Today I’ve been playing with heatmaps and have been able to make quite a few. Now, I’m just going to keep making a bunch from the individual crab RNAseq data to see if there are any interesting patterns. However, I am struggling to get the Trinity ID counts from the 2020 Genewiz samples (individual crabs) annotated with transcriptome v. 1.5 blast output and Uniprot-SP-GO annotation… which means that I’m kind of just mapping random genes…

Trying to annotate 2020 Genewiz count matrix

Individual crab sample counts: sam/20200430_cbai_deg_multiple_conditions/data/salmon.gene.counts.matrix

Rmd to try to annotate list: scripts/annotate-indiv_crab-genecounts.Rmd

Tried to do the same thing as what I did when annotated the list of DEGs:

  1. join the transcriptome v. 1.5 blast output with uniprot-SP-GO.sorted
  2. join the above created table with the Trinity IDs of the count matrix.

Problem –> NONE of the individual crab samples Trinity IDs match with that of the blast transcriptome and uniprot-SP-GO… which doesn’t make sense.

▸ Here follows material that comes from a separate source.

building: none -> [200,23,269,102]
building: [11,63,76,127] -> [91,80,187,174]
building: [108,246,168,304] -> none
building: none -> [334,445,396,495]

I’m pretty sure that the 2020 Genewiz count matrix is from the transcriptome v. 1.5…?
Sam’s noteboook post where he makes the count matrix

The reason why I want to annotate this is so that I can map interesting genes in heatmaps, even if they aren’t differentiallyexpressed. For example, I have lsits of stress response genes, so I could pick out some that I know match with certain stress response or immune response functions and plot them over time within crabs and compare between crabs…

Heat map practice

Rmd

HTML preview of above linked Rmd: here

Pretty easy to make heatmaps!!!

I also made some of the DEG lists for temperature comparison and infection status comparisons.

Used this Rmd here to get a list of the 423 temperature comparison DEGs with gene counts.

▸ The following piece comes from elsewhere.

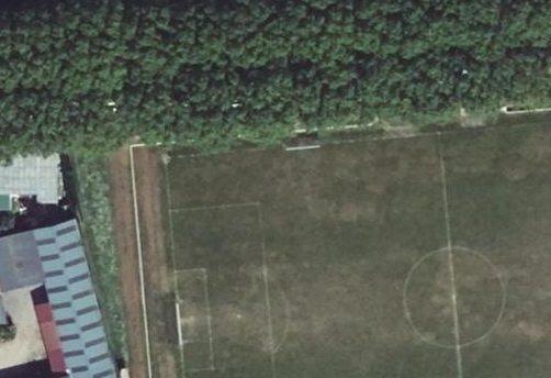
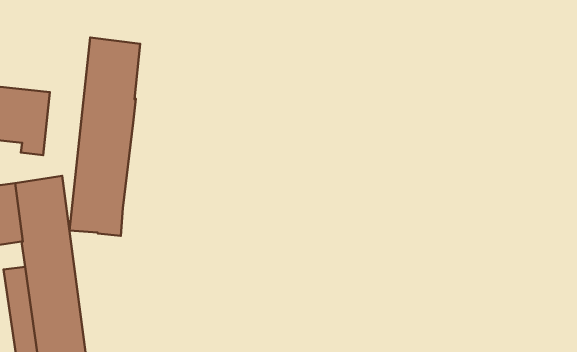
building: none -> [70,37,140,236]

Plan for before Thursday meeting with SR at 3pm:

  1. add some general notes about the list of enriched DEGs from the temperature comparison (DAVID output: here)
  2. Watch the tutorial on making heatmaps to see if there’s anything else that would be useful to try: video
  3. Make a TON of heatmaps of individual crab data
    • Compare crabs across time; can plot specific genes of interest (need to get GO info for the Trinity IDs FIRST!)